GIVEN REQUEST 1: Copy word for word the part of the school place planning report that opens with the words containing "- In 2014 progress" and closes with "with established targets.".

TEXT PASSAGE:
######
Agenda Item No. 10
The Vale of Glamorgan Council
Scrutiny Committee (Lifelong Learning): 8th February 2016
Report of the Director of Learning and Skills
School Place Planning in the Vale of Glamorgan
Purpose of the Report
- To provide an annual update to members on the progress made by the Vale of Glamorgan Council with regard to reducing surplus school places.
Members consider the Council's performance on school place planning and the progress made to reduce the number of surplus places since 2012.
Reason for the Recommendation
Members are aware of the measures taken to manage school places across the Vale of Glamorgan and of current performance against set targets.
- Following the publication of an Estyn report on surplus places in schools in Wales in May 2012, the Minister for Education and Skills contacted Cabinet Members for Education to point out that there was a higher than necessary level of school places across Wales which was resulting in a drain on resources which could be better used to improve the quality of education for all learners.
- A target was established for the Vale of Glamorgan to reduce surplus places to 12.9% in the secondary sector and 10.19% for the primary sector. The Minister stated he would consider using the powers available to him under Schedule 7 to the School Standards and Framework Act 1998 should insufficient progress be made against agreed targets. A statement was provided by the Council in 2012 and subsequently approved by the Minister, projecting a reduction of surplus places in the primary sector from 16.4% to 10.19% in September 2016 and an increase from 4.76% to 12.86% in the secondary sector by September 2016. The statement also set out the position in terms of schools with a significant number of surplus places (over 25%), increasing demand for Welsh medium school places and plans to reduce surplus capacity in some areas through school reorganisation.
- In 2014 progress was reviewed by the Minister and progress in a number of areas was acknowledged, including innovative development and construction initiatives, school amalgamations, and proposals to meet demand for Welsh medium education in the primary sector
- This paper serves to review progress over the past year and demonstrate on-going commitment and progress with the overall reduction of surplus places in-line with established targets.
######
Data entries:
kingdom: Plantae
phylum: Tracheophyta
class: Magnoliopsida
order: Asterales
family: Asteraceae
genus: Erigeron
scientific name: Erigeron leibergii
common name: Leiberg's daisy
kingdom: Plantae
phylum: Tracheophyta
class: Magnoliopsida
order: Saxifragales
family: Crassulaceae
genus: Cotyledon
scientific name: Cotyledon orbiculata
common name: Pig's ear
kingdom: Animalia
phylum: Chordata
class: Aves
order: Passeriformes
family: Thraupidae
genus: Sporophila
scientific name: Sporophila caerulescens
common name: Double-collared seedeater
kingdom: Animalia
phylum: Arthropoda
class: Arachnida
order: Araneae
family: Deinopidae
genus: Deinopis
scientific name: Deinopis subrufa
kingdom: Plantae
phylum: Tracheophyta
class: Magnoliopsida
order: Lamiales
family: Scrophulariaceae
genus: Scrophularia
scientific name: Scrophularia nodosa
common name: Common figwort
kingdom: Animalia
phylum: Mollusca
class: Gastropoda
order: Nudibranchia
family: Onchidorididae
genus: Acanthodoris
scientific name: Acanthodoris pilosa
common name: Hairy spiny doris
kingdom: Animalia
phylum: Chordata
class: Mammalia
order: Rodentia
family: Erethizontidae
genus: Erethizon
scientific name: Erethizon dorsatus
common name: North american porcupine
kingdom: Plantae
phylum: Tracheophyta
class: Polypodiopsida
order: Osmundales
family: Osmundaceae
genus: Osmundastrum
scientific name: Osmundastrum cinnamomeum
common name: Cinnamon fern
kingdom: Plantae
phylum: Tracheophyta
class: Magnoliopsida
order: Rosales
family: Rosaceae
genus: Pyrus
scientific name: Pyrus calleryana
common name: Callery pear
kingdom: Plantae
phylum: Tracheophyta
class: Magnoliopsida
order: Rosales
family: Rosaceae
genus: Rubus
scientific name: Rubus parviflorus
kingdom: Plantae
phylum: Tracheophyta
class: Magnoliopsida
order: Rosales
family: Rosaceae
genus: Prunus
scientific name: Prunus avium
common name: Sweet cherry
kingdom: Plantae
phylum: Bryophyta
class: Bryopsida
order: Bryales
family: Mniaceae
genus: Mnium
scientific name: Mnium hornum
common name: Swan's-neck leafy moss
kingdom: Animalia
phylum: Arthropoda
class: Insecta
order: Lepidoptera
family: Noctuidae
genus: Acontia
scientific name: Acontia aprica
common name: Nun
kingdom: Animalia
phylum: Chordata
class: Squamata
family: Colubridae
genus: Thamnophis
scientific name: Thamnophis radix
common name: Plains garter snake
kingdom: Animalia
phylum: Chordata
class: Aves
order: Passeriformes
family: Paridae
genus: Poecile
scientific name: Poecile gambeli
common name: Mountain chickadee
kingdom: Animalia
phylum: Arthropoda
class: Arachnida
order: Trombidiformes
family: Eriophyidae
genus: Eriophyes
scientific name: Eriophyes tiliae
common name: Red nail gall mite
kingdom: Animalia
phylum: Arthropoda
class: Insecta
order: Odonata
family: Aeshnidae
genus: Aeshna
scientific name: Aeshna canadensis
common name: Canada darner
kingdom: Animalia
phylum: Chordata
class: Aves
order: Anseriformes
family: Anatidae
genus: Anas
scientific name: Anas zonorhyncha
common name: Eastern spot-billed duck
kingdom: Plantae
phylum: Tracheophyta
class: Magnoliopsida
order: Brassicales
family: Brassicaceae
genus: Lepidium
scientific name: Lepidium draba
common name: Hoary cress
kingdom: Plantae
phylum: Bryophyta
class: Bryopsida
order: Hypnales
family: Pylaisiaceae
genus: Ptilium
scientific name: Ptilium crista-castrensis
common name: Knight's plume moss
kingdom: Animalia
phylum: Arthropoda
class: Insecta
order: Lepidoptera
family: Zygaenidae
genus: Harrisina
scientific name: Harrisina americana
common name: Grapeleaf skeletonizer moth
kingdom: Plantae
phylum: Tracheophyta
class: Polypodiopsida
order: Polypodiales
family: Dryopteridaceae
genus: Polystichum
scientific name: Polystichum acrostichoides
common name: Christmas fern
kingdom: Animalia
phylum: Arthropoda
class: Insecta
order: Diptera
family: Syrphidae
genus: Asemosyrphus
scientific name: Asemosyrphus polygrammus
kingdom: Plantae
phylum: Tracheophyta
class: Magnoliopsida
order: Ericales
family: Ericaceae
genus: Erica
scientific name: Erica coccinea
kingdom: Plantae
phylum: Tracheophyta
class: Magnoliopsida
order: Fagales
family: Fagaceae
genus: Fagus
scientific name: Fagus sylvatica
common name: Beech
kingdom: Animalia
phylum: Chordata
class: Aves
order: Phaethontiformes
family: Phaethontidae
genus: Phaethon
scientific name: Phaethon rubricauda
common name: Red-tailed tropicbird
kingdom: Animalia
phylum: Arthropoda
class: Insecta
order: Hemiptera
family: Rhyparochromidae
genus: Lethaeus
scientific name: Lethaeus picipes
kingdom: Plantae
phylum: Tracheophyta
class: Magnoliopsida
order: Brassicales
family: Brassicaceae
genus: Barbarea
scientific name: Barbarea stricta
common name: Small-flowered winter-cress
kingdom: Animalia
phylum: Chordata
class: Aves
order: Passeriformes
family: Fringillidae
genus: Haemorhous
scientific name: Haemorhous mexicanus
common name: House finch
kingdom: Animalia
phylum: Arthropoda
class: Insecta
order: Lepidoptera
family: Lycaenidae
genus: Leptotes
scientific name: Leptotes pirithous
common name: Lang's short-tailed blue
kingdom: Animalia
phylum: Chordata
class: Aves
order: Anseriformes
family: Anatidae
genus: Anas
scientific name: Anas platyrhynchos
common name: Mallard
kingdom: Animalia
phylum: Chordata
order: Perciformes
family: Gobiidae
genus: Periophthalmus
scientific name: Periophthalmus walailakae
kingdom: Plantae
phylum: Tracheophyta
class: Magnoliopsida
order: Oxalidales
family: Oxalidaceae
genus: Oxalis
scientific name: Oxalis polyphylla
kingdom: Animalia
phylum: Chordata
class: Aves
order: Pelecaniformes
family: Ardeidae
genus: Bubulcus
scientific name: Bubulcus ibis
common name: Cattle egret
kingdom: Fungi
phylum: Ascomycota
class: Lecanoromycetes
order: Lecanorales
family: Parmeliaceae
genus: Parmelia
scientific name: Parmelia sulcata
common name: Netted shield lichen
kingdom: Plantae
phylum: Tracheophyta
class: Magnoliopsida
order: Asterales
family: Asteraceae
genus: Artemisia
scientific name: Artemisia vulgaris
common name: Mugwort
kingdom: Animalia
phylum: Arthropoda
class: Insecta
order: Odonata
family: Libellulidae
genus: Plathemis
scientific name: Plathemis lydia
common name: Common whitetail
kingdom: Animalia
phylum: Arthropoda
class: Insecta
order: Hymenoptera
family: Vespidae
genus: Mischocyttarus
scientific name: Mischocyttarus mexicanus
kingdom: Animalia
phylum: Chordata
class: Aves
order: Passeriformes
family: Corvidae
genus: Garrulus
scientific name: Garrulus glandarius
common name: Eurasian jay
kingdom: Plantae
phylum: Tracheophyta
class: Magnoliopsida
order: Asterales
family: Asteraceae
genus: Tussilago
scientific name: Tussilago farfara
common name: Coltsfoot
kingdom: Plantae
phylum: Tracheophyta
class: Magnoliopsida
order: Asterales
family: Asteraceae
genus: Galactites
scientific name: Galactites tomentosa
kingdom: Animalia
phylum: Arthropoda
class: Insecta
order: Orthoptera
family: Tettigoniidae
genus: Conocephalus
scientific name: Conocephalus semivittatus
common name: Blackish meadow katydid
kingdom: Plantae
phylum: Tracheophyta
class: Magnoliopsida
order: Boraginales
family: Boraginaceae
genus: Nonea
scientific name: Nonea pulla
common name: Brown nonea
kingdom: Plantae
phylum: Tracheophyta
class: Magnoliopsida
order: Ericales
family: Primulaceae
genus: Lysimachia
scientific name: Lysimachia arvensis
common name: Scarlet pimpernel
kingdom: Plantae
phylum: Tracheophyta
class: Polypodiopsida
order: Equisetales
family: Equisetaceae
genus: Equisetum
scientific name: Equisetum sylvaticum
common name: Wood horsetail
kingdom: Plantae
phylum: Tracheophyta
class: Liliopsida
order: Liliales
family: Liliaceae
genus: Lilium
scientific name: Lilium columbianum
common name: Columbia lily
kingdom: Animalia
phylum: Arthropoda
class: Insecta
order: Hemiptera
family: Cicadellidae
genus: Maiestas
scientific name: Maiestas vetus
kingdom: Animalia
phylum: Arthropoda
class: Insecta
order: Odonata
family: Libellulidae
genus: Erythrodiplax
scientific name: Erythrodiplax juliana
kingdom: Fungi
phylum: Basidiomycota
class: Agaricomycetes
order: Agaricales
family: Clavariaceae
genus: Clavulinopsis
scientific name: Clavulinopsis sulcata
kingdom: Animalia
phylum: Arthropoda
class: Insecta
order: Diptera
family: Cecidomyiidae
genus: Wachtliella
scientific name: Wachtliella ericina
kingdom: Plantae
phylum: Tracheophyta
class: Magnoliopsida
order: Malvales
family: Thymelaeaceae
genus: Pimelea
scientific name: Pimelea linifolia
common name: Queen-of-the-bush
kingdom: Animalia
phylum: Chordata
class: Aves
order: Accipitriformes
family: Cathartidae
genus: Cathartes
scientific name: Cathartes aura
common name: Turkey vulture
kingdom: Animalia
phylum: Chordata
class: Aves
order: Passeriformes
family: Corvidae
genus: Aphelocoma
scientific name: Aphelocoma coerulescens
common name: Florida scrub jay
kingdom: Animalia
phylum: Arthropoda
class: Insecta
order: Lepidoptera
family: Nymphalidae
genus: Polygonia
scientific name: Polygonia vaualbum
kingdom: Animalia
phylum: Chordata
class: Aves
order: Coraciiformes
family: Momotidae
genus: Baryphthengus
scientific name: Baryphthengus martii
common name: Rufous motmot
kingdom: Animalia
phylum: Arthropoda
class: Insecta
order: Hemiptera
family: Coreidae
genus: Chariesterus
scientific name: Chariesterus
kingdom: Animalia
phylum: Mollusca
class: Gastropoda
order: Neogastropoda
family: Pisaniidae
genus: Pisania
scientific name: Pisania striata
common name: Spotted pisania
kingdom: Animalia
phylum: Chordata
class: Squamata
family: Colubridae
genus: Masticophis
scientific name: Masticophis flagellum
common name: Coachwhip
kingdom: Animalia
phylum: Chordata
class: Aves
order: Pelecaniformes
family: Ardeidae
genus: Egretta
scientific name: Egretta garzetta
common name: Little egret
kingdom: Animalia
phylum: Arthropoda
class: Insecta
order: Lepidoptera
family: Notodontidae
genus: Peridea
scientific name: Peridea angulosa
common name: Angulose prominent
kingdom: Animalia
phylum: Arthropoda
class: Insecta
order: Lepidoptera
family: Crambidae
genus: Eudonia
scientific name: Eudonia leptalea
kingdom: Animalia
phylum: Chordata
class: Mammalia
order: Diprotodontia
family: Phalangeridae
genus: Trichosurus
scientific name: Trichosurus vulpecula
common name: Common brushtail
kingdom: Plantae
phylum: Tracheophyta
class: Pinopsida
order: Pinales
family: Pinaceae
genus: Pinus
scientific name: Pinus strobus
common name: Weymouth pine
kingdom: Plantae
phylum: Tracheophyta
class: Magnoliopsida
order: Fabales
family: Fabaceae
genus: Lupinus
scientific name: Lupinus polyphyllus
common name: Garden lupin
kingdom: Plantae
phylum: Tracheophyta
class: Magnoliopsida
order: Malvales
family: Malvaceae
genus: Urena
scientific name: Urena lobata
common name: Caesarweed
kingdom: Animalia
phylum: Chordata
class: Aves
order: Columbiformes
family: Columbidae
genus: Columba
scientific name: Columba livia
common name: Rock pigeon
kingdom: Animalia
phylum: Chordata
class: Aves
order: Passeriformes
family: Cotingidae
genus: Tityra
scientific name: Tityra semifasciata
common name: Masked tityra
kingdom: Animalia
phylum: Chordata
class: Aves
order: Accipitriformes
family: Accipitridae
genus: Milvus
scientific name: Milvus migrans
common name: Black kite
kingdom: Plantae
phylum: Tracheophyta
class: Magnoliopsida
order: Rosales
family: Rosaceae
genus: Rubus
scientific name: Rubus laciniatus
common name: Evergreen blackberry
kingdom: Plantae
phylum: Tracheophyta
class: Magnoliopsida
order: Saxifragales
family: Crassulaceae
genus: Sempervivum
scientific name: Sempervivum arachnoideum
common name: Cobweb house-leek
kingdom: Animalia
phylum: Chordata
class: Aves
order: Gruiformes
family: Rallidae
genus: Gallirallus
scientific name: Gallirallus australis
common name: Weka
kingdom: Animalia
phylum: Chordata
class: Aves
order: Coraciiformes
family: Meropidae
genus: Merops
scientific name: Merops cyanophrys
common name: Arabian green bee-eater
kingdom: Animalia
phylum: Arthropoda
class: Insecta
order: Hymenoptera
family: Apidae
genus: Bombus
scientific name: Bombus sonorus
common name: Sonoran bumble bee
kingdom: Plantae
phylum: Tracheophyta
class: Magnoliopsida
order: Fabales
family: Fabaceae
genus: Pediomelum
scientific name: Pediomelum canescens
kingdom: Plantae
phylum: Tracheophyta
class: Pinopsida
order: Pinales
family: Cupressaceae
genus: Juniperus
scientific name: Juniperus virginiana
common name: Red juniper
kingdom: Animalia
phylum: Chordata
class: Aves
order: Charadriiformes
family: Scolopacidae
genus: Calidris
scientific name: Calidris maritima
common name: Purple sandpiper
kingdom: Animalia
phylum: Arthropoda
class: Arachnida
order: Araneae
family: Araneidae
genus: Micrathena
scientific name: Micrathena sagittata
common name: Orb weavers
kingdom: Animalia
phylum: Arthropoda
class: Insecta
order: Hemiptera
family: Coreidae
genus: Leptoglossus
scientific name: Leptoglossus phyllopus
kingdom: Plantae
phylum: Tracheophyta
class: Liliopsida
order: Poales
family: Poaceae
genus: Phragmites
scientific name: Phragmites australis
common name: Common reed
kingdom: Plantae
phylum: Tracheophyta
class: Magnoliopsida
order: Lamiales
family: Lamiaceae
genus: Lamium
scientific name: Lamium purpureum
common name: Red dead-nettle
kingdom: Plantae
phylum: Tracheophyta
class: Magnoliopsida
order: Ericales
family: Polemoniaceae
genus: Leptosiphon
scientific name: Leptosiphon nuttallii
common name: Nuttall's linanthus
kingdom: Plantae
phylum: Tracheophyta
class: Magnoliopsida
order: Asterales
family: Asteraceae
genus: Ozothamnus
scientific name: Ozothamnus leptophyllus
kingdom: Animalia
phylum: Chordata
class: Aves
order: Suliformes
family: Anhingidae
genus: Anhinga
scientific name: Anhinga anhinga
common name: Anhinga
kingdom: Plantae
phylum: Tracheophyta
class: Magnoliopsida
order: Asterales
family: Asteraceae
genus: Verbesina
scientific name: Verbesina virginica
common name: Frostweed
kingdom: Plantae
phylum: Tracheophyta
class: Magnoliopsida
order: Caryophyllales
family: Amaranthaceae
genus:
######
GIVEN REQUEST 2: Write out unchanged the part of the rows above that opens with the line containing "common name: Common reed" and closes with the line containing "common name: Frostweed", both lines included.

FINAL ANSWER 1:
- In 2014 progress was reviewed by the Minister and progress in a number of areas was acknowledged, including innovative development and construction initiatives, school amalgamations, and proposals to meet demand for Welsh medium education in the primary sector
- This paper serves to review progress over the past year and demonstrate on-going commitment and progress with the overall reduction of surplus places in-line with established targets.

FINAL ANSWER 2:
common name: Common reed
kingdom: Plantae
phylum: Tracheophyta
class: Magnoliopsida
order: Lamiales
family: Lamiaceae
genus: Lamium
scientific name: Lamium purpureum
common name: Red dead-nettle
kingdom: Plantae
phylum: Tracheophyta
class: Magnoliopsida
order: Ericales
family: Polemoniaceae
genus: Leptosiphon
scientific name: Leptosiphon nuttallii
common name: Nuttall's linanthus
kingdom: Plantae
phylum: Tracheophyta
class: Magnoliopsida
order: Asterales
family: Asteraceae
genus: Ozothamnus
scientific name: Ozothamnus leptophyllus
kingdom: Animalia
phylum: Chordata
class: Aves
order: Suliformes
family: Anhingidae
genus: Anhinga
scientific name: Anhinga anhinga
common name: Anhinga
kingdom: Plantae
phylum: Tracheophyta
class: Magnoliopsida
order: Asterales
family: Asteraceae
genus: Verbesina
scientific name: Verbesina virginica
common name: Frostweed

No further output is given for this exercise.